DENVER - A Colorado School of Mines student is finally back in Colorado after spending the better part of the last six months in solitary confinement inside a pair of Japanese jails.
Twenty-six-year-old Tim Wilson looked exhausted as he walked into the main terminal at Denver International Airport on Wednesday, just days after securing release from a Japanese legal system that is well known for its tough anti-drug stance.
"Eventually it started feeling like it was never going to end," Wilson said in his first media interview since his arrest in Japan in August of last year.
Wilson was an exchange student at the time, studying at Tohuku University in Sendai.
It was during the spring of last year when a friend in Colorado mailed, among other things, three cookies and four pieces of candy infused with marijuana.

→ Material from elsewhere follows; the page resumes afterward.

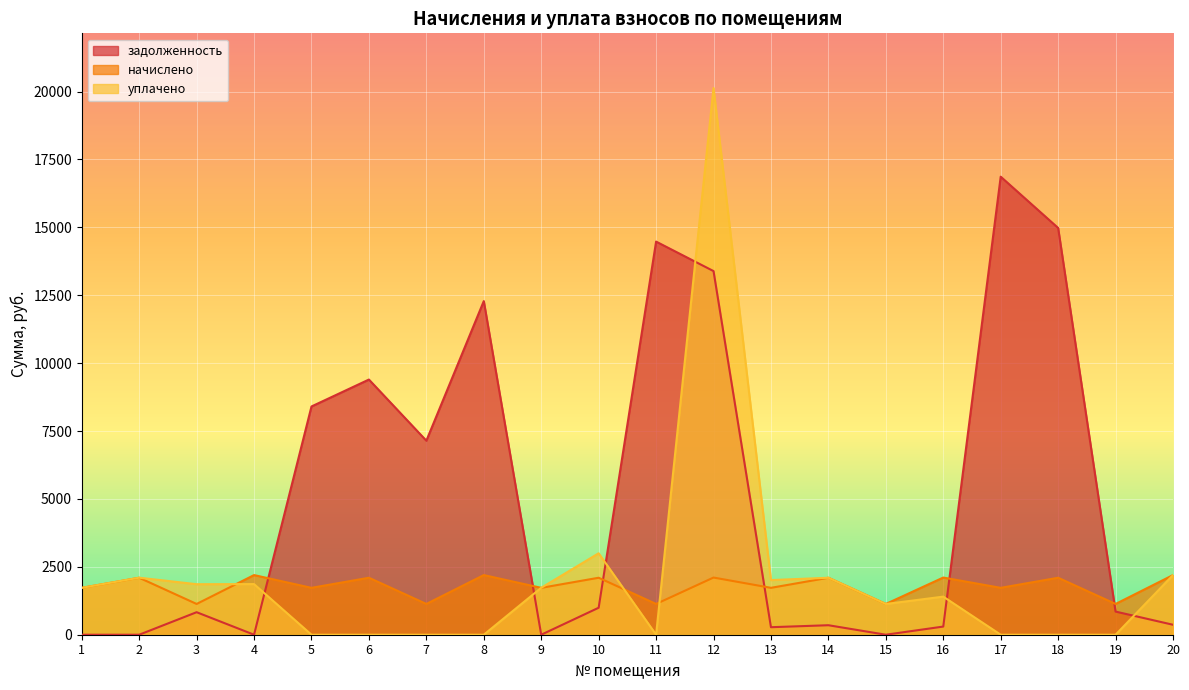

List the series in order of their peak value, highest first.

уплачено, задолженность, начислено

The package never made it to Wilson's apartment in Japan, as it was flagged by officials at Japanese customs.
In August, Japanese authorities arrested Wilson.

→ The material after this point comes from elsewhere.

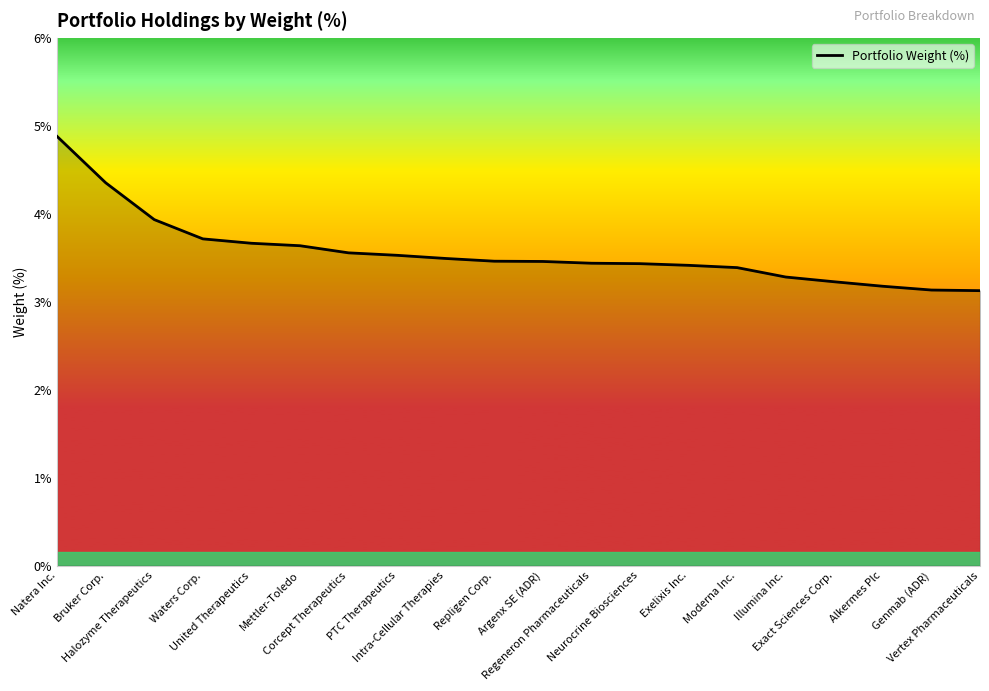

What is the difference between the maximum and minimum values?

1.8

"Right from the beginning, my first lawyer said he thought there would be no trial, just a 20-day investigation. At the end there would be no indictment and I'd be released without any charges," Wilson said on Wednesday.
Six months later, a Japanese court decided to hand down a suspended sentence and allowed Wilson to go free.

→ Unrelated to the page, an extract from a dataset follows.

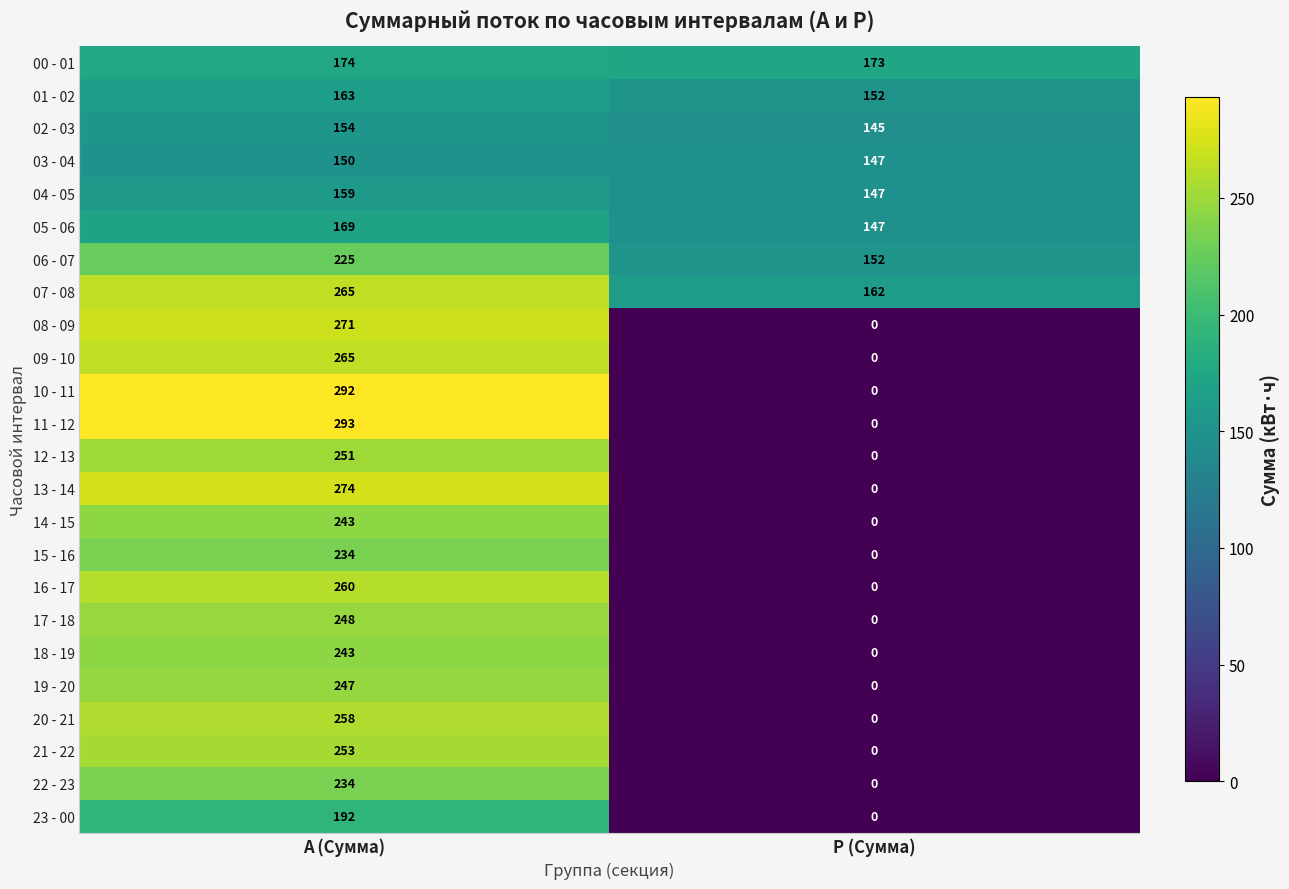

Which category has the lowest value across all series?

Р (Сумма)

He still can't believe just how many people back in the United States worked to get him out of jail. His parents contacted Rep. Ed. Perlmutter (D-Colorado) and his office to see if something could be done on a diplomatic level. They also contacted lawyers both in Colorado and Japan seeking advice.
Officials from Perlmutter's office were also at DIA to welcome Wilson home.
"I wouldn't know where to begin with trying to repay all of the people who helped me," Wilson said.
He spent most of his time in two detention facilities in the Sendai area.
"On weekdays, you'd get up and have breakfast around 8, then it was lunch at noon, dinner at 4, lights out at 9, and then up again at 8 the next morning," he said.
He says he never felt unsafe in any of the facilities and admitted to being quite bored.
"I tried to remember every song I had ever had in my head so I could provide my own soundtracks," he said.
He doesn't harbor any bad feelings for Japanese authorities. In fact, he says he deeply wants to return to Japan as soon as possible.
"I'm fascinated by the language. I'm fascinated by the history of the country," Wilson said. "I want to try as hard as I can to resume what was my goal was before, which was to live and work in Japan."
The nearly straight-A student says he'd like to pursue a career in theoretical chemistry, hinting he'd love to be a professor one day. He also says he doesn't blame the friend who sent the package.